My Rolleiflex gets me a lot of attention. It has also opened doors, so to speak, for me and got me into some very unusual places.
As an architect (now retired), when my practice started making money in the late 1990s I put away my beloved 3.5 E2 and invested big time in Hasselblad. As such addictions do when control flies out the window, this grew and grew and in time I had a 501C, two 500CMs and FOUR ELs. The latter being the only camera(s) that got me kicked out of a National Trust heritage listed church in Melbourne for 'disturbing' a funeral service by the EL film winding noise - GRRWRRKLUNK!
In time common sense and okay, sanity returned and offloaded the lot (the Hasselblads, not my Rolleis). I do wish I had kept the 501CM but we all make such mistakes. Nor am I at all keen to buy another. My 'flex keeps me occupied and happy and 120 roll film is now so expensive in Australia anyway...

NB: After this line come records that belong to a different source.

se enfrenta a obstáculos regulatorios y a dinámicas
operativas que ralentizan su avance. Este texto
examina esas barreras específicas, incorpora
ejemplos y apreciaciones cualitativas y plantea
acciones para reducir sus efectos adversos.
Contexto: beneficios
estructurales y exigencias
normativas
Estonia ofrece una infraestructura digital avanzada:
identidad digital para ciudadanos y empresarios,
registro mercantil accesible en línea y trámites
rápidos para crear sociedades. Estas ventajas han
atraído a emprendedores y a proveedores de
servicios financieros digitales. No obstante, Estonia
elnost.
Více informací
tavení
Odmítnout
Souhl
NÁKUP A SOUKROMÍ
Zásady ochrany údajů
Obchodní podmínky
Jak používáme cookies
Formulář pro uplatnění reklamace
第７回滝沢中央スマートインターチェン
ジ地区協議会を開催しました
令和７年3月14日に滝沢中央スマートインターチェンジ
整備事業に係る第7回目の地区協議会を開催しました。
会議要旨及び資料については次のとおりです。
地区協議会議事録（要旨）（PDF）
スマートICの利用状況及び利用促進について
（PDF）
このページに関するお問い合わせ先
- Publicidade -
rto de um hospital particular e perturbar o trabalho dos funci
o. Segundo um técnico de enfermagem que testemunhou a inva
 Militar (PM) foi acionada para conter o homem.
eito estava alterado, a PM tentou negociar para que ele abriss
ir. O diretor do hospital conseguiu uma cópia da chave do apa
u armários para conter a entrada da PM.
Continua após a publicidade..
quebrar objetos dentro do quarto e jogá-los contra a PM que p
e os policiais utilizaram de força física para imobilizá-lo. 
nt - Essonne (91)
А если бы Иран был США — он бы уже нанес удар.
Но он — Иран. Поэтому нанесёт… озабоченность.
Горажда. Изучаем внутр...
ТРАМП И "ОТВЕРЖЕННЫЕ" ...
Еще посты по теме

I never did get into 4x5 or any view camera as I have an odd visual (or mental) quirk and cannot compose an upside down image.
Let me say that Rolleis are the last camera any sane architect should consider for architecturals. A few good accessories were made to ease the burden (I have two F&H panorama heads with spirit levels which make 95% of my shooting easier) but photography like much of life is about compromises. I plan and compose carefully and use slow films (Ilford FP4 is my favorite) and raise the enlarger that much higher when printing.
Aussies are much more laid back about photography and privacy invasion (at least in public) than the more neurotic Europeans and certainly North Americans. Street shooting has lately become somewhat of an issue here and the laws tend to favor the subjects over the photographers. For my architectural shoots I pass as a rather daggy over-70 geezer with odd equipment, a film camera with levers and wheels and gears and gadgets and TWO lenses and that fascinating object, a tripod. So I get by. Haven't been threatened with arrest yet. I think I would rather enjoy that, being cantankerous and somewhat forcible in discussion (I never argue or for that matter agree with most anyone about mostly anything) by nature.
The only time I was ever evicted from a site (other than the aforementioned church) was in 1994 when I was shooting in Sydney, a high rise designed by the (rightly) renowned Austalian architect (the late) Harry Seidler. I had set up for a vertical shot when the Great Man in person and larger than life as he was, came stomping out of the building and demanded that I cease and desist. Which I did. He claimed the site was "copyrighted by me" (him) and I had no right to be there it with my equipment. He did add, "nice camera, by the way" as he left. I've read he was a Leica M3 man. He was clever and let the equally renowned Sydney photographer Max Dupain shoot all his projects. Those images are immortal.
A few days later I went back and got my shot. Herr Seidler was nowhere to be seen. Those slides are somewhere in my archives. I keep them as a reminder that we are all human and all humans have bad days. Even the great.